We are more divided than ever in too many aspects of life, and we too often feel various levels of emptiness while pushing to keep up or protect ourselves from all that is coming at us. Our Life, Our Work, Our Humanness explores our relationships with ourselves and others, and how our stressors and society's negative influences affect and slowly tear us down. What helps is empowering yourself with more and easier options, so the bad effects you less and can even become a powerful lesson to greater peace. Bad will periodically happen to all of us. However, finding more goodness between the bad, and how we handle most of it, can become easier.

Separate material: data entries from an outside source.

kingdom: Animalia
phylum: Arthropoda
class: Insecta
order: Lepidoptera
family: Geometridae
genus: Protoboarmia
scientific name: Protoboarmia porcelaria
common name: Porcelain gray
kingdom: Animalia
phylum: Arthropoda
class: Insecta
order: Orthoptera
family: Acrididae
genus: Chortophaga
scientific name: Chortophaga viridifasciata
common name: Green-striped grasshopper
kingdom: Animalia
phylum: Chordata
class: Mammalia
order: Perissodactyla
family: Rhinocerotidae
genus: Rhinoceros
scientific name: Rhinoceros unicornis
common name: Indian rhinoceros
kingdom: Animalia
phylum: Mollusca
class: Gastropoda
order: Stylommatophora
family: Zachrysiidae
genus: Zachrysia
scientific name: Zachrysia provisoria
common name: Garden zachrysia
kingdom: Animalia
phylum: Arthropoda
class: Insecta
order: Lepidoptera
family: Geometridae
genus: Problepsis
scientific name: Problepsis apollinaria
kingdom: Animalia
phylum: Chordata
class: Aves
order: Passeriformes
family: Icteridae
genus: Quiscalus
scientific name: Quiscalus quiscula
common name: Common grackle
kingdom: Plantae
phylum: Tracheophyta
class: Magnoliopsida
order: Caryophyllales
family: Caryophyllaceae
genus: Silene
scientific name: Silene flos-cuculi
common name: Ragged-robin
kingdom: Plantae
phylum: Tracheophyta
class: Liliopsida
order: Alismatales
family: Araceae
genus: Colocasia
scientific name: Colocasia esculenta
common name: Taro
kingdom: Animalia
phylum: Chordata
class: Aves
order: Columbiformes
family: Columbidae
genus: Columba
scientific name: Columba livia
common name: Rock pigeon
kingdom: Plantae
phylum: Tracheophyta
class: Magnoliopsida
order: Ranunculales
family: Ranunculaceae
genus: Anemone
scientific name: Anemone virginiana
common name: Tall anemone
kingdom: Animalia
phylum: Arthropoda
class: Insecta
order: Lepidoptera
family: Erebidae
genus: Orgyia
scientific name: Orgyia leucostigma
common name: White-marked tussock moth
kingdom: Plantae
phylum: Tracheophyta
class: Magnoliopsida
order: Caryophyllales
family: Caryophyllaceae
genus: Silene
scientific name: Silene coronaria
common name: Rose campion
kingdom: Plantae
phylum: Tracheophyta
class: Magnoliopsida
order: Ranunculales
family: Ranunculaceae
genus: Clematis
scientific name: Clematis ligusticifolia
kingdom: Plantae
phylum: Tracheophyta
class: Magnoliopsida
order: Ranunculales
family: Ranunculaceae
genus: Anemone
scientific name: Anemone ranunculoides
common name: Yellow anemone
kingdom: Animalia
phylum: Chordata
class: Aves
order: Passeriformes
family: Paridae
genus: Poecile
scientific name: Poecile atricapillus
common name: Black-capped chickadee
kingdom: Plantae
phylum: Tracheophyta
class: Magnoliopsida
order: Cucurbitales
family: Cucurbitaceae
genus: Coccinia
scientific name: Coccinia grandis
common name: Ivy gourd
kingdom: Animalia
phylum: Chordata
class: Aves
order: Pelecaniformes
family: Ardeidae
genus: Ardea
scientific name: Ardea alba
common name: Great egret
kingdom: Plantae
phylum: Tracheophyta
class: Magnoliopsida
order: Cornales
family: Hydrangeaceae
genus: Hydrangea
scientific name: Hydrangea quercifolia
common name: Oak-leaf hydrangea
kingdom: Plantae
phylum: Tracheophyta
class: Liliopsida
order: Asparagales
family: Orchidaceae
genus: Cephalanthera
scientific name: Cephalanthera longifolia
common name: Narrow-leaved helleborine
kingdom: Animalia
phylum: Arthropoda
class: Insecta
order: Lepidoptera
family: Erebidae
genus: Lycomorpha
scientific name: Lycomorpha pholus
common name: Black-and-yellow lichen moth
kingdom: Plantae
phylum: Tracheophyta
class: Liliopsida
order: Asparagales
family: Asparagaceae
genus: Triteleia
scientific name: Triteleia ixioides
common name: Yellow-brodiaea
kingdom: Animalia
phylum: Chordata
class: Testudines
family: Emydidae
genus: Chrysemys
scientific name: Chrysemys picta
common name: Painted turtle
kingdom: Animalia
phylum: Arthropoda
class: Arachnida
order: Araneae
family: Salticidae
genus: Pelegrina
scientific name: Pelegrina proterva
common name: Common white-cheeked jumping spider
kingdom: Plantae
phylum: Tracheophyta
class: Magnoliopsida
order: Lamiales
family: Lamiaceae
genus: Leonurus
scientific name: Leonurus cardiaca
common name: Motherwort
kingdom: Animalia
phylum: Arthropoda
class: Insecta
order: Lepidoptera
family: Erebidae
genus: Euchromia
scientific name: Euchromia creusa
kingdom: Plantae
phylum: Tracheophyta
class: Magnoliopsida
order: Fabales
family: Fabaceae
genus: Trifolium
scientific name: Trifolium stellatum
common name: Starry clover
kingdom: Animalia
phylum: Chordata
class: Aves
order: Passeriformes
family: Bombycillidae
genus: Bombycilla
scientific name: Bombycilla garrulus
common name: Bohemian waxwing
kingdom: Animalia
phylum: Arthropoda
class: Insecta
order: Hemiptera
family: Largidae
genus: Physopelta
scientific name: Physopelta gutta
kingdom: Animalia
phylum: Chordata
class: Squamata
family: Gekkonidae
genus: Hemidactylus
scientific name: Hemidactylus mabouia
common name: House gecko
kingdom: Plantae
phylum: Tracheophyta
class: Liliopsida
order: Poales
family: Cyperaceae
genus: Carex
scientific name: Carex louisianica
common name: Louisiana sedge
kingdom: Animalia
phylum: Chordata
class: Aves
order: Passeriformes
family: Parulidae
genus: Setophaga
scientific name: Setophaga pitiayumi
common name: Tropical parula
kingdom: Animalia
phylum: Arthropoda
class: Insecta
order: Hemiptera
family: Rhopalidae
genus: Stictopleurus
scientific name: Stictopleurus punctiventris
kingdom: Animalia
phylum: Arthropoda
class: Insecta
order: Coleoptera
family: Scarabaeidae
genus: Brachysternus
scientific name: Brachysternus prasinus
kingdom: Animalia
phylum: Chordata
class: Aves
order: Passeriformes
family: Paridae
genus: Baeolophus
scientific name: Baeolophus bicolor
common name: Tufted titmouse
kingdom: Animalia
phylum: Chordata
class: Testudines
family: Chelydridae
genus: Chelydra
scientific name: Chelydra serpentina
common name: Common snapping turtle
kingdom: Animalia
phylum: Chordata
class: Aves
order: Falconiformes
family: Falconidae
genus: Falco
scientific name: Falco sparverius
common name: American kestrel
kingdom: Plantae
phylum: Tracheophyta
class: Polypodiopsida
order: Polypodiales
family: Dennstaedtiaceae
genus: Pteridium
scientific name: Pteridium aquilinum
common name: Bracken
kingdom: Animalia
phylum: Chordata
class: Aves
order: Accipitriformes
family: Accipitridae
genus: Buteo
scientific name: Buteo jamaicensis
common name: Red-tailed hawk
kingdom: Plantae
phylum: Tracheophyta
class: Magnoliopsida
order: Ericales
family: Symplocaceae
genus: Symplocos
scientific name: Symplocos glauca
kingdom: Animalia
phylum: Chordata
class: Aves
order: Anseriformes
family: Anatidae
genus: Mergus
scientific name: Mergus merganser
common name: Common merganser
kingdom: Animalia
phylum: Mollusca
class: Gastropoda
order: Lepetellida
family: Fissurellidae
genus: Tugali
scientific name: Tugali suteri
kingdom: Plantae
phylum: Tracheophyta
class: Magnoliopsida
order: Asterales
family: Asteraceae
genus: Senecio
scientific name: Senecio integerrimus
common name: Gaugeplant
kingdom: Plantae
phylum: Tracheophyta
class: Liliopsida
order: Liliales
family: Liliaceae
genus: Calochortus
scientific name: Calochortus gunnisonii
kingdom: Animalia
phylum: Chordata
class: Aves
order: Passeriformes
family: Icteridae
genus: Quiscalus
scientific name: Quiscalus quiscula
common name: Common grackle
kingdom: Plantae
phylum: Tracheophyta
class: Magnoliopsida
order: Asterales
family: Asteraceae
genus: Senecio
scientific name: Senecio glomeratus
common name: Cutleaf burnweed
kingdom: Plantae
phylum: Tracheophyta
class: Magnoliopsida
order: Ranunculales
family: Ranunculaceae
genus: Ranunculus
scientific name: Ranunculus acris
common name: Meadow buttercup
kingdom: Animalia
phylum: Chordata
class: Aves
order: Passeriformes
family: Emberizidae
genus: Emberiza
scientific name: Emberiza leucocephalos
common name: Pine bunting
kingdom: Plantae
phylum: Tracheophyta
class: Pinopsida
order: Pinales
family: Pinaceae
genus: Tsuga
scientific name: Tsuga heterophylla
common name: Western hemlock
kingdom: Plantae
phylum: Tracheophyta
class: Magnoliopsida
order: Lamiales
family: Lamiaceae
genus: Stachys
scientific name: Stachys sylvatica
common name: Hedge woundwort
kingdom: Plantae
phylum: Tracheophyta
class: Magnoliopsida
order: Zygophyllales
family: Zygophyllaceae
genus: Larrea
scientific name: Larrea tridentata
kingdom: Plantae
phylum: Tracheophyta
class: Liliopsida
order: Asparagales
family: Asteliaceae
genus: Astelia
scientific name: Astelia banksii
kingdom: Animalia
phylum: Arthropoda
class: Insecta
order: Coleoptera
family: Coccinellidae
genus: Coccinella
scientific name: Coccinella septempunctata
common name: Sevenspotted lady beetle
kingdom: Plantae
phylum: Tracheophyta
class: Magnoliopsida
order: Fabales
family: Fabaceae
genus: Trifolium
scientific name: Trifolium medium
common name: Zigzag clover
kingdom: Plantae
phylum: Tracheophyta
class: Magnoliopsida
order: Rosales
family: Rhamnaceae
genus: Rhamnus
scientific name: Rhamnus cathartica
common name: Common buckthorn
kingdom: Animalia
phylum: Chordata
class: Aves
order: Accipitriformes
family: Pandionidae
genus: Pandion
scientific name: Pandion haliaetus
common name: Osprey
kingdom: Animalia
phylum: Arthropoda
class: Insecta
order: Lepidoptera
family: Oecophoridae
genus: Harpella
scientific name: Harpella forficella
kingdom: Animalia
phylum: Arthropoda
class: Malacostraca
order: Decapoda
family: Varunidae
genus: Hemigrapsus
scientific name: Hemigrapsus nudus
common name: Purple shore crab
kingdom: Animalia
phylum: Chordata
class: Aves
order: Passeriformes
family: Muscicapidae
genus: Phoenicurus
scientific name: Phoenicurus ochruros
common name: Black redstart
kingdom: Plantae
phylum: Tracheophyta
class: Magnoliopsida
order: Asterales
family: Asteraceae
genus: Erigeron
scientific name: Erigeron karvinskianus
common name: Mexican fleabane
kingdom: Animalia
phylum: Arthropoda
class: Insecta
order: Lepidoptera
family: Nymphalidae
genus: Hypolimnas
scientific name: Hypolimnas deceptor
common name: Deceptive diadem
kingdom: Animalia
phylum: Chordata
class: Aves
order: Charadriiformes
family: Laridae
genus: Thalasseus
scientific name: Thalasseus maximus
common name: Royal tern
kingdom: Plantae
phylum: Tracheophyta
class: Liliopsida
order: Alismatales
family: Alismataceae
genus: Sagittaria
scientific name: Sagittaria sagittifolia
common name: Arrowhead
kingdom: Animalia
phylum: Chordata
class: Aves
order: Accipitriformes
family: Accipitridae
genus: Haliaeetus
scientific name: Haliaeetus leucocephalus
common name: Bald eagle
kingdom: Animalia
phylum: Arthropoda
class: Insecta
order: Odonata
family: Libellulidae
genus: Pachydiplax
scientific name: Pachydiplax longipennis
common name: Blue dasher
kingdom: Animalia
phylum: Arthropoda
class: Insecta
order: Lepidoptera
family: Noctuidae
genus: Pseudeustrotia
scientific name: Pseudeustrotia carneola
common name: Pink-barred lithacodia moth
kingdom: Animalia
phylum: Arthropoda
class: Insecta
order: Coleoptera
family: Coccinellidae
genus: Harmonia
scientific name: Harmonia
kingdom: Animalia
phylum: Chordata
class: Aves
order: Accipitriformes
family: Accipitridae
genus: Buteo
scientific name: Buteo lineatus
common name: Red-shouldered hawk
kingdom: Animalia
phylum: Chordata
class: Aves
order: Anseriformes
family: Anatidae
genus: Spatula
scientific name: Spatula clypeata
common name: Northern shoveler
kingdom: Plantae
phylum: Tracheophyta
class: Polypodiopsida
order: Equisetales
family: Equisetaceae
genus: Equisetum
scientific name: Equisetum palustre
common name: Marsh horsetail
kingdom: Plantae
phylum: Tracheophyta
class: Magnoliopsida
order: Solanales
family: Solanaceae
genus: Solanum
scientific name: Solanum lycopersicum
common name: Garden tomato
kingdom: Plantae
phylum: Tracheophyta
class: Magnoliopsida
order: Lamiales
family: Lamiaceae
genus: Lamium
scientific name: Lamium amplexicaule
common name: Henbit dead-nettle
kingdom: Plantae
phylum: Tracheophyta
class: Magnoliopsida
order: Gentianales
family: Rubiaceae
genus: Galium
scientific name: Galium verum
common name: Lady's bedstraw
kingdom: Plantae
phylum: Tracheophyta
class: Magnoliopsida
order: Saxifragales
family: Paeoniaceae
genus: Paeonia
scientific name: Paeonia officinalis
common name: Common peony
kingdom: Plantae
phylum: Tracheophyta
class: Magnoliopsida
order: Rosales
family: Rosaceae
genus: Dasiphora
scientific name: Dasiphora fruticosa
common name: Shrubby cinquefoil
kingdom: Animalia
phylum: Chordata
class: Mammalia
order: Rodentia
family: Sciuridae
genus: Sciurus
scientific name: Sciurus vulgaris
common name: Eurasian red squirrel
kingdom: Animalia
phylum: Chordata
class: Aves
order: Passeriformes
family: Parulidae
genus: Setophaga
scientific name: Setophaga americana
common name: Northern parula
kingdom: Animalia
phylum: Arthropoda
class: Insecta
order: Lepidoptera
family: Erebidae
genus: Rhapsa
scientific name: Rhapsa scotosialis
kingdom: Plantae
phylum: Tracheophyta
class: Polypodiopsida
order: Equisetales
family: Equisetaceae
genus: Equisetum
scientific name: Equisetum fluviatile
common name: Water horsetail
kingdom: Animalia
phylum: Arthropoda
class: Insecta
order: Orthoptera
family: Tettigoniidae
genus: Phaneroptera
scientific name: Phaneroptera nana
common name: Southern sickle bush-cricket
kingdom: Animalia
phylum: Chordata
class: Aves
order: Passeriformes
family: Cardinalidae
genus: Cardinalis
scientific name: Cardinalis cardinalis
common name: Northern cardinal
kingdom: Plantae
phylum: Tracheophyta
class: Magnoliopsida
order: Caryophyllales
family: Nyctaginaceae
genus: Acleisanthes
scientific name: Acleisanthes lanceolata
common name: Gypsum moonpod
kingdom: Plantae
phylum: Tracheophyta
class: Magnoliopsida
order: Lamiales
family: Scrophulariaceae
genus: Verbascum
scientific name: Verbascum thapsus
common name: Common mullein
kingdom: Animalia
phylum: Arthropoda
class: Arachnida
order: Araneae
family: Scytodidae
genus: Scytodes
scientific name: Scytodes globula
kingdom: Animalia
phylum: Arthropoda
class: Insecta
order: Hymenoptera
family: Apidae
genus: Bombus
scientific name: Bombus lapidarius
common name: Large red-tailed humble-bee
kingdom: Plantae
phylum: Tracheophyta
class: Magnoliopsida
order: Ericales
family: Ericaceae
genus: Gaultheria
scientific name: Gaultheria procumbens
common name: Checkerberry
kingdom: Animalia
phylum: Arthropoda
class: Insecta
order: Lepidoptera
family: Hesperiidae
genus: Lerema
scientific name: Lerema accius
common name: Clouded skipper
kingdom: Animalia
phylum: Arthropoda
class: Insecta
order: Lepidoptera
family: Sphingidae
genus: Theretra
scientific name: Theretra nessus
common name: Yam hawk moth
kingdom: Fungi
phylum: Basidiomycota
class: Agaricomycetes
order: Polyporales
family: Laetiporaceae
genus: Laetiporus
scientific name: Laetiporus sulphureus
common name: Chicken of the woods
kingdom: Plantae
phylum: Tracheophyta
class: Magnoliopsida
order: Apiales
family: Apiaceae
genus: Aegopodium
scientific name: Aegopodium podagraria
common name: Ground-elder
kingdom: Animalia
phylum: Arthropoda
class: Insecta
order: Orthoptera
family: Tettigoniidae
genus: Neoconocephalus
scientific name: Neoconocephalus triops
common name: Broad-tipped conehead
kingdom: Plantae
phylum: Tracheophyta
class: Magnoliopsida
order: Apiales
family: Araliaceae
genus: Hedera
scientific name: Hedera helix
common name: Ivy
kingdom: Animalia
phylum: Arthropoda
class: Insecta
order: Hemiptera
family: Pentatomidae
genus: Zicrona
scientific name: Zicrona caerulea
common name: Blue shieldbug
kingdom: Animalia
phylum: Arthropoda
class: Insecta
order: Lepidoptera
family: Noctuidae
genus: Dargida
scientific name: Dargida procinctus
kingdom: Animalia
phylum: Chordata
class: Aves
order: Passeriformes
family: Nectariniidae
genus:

We, and our lives, are built of emotions, relationships, concerns, expectations, harsh realities, and painfully even politics. Vincent is trusting us to open-up about his thirty-four years of front-line public service in both emergency nursing and law enforcement. He then trusts us further to look at our shared difficulties and tragedies as humans, his personal life mistakes, lessons, observations, and what made it all easier. He validates our issues and pains, then quickly moves to solution-based concepts and functional tools to tame our life stressors.
The author writes:
I am periodically asked, "With the amount of tragedy and death you have seen, how do you still laugh and love life so?" Sometimes the same question is worded differently, by ending in, ". . . how can you always be so happy?" My answer to the first question is that life is hard, yet an amazing and unfortunately short, powerful journey. So yes, I do find the good, the lessons, and the laughter, as often as I can. My answer to the second question is the same, but it starts with, "I am not always happy . . ."
We are human, and that is a messy condition. Sometimes bad is just bad. Yet, seeing and working with the bad from new perspectives can make often help it be much less bad. This book is for those who want less conflict and desire a more meaningful and peaceful life filled with greater joy, exploration, and ease.